Outside the new Paradise Elementary School in Oroville, kids bolted from their cars to greet the teachers and staff waiting for them Monday morning. Formerly know as Bird Elementary, the new school is decorated outside with Bird of Paradise flowers and colorfully painted rocks that say “Paradise Strong.”
Students in Butte County have been out of school for almost a month — ever since the deadly Camp Fire started in early November and left many of their school buildings seriously damaged or completely destroyed.
"I'm a little bit nervous," says student Nevaeh Nichols, who was waiting outside with her mom, Megan. "I might not see any of my friends. I saw some of my friends, but I didn't see all of my friends."
That's because, according to officials from the Paradise Unified School District, only 250 of the 500 students enrolled in Paradise Elementary are expected to return. Others are staying with relatives or have moved out of state.

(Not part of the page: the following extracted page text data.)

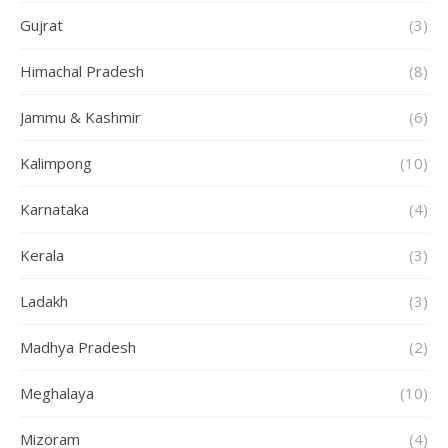
Gujrat
(3)
Himachal Pradesh
(8)
Jammu & Kashmir
(6)
Kalimpong
(10)
Karnataka
(4)
Kerala
(3)
Ladakh
(3)
Madhya Pradesh
(2)
Meghalaya
(10)
Mizoram
(4)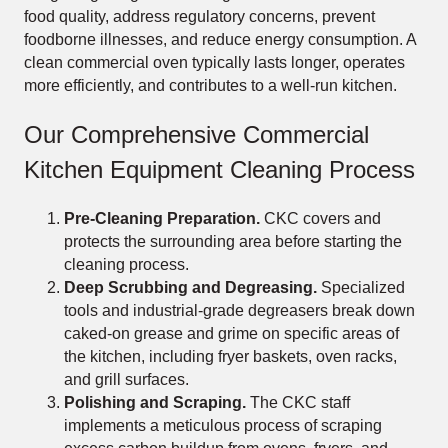
food quality, address regulatory concerns, prevent
foodborne illnesses, and reduce energy consumption. A
clean commercial oven typically lasts longer, operates
more efficiently, and contributes to a well-run kitchen.
Our Comprehensive Commercial
Kitchen Equipment Cleaning Process
Pre-Cleaning Preparation.
CKC covers and
protects the surrounding area before starting the
cleaning process.
Deep Scrubbing and Degreasing.
Specialized
tools and industrial-grade degreasers break down
caked-on grease and grime on specific areas of
the kitchen, including fryer baskets, oven racks,
and grill surfaces.
Polishing and Scraping.
The CKC staff
implements a meticulous process of scraping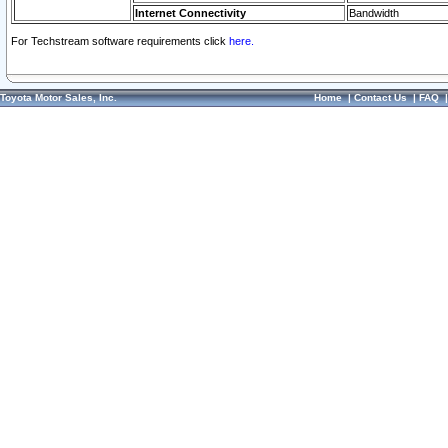
Internet Connectivity
Bandwidth
For Techstream software requirements click
here.
Toyota Motor Sales, Inc.
Home
|
Contact Us
|
FAQ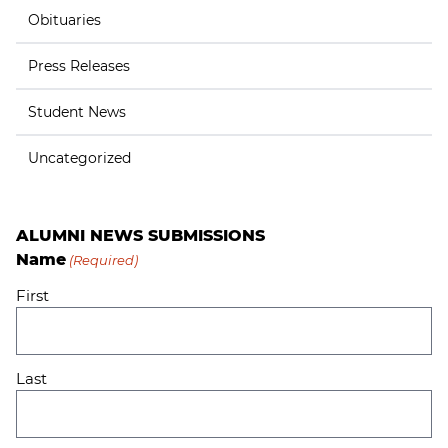
Obituaries
Press Releases
Student News
Uncategorized
ALUMNI NEWS SUBMISSIONS
Name
(Required)
First
Last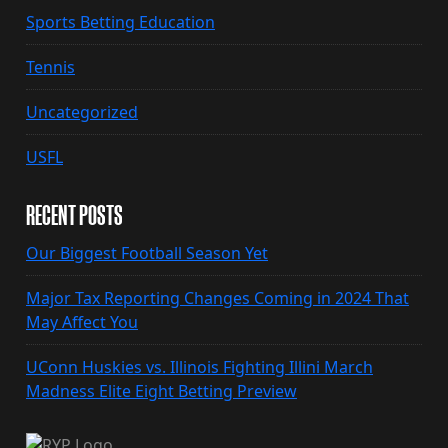
Sports Betting Education
Tennis
Uncategorized
USFL
RECENT POSTS
Our Biggest Football Season Yet
Major Tax Reporting Changes Coming in 2024 That
May Affect You
UConn Huskies vs. Illinois Fighting Illini March
Madness Elite Eight Betting Preview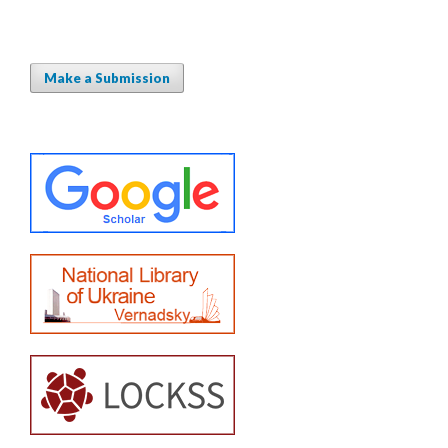
Make a Submission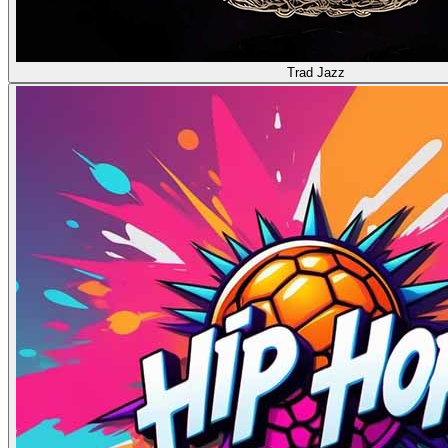
Trad Jazz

District officials have made it a priority to ensure students are placed back in classrooms with their same teachers. That's why they're busing students from all over the county to this school.
Paradise Unified Superintendent Michelle John says Paradise families brought their kids from as far as Redding and Sacramento, just to keep them with their teachers.
But while some students are physically relocating across the county, students at Paradise High School will instead be attending classes virtually. District officials have turned the Chico Mall into a kind of hub, where students can meet to work with teachers and counselors on their virtual assignments.
But according to 17-year-old Bryce Russell, the best part is that he has reconnected with his friends.
" 'Cause now I live so far away — I live in Biggs. So, um, I don’t really get to see anybody," says Russell. "So now I’m here and I get to see everybody and it’s really cool."
Russell's mom, Dawn, was there with him. She says that while she's glad to see him back to school, she didn't realize how hard it was going to be.
"I didn’t think it’d be this emotional to be here today, to do this. But this is his new normal. And it hurts for me that this is his new normal."
At a press conference with local officials, state schools Superintendent Tom Torlakson and Superintendent-elect Tony Thurmond said they would work to secure bond funding and federal grants for the impacted school districts to help them rebuild.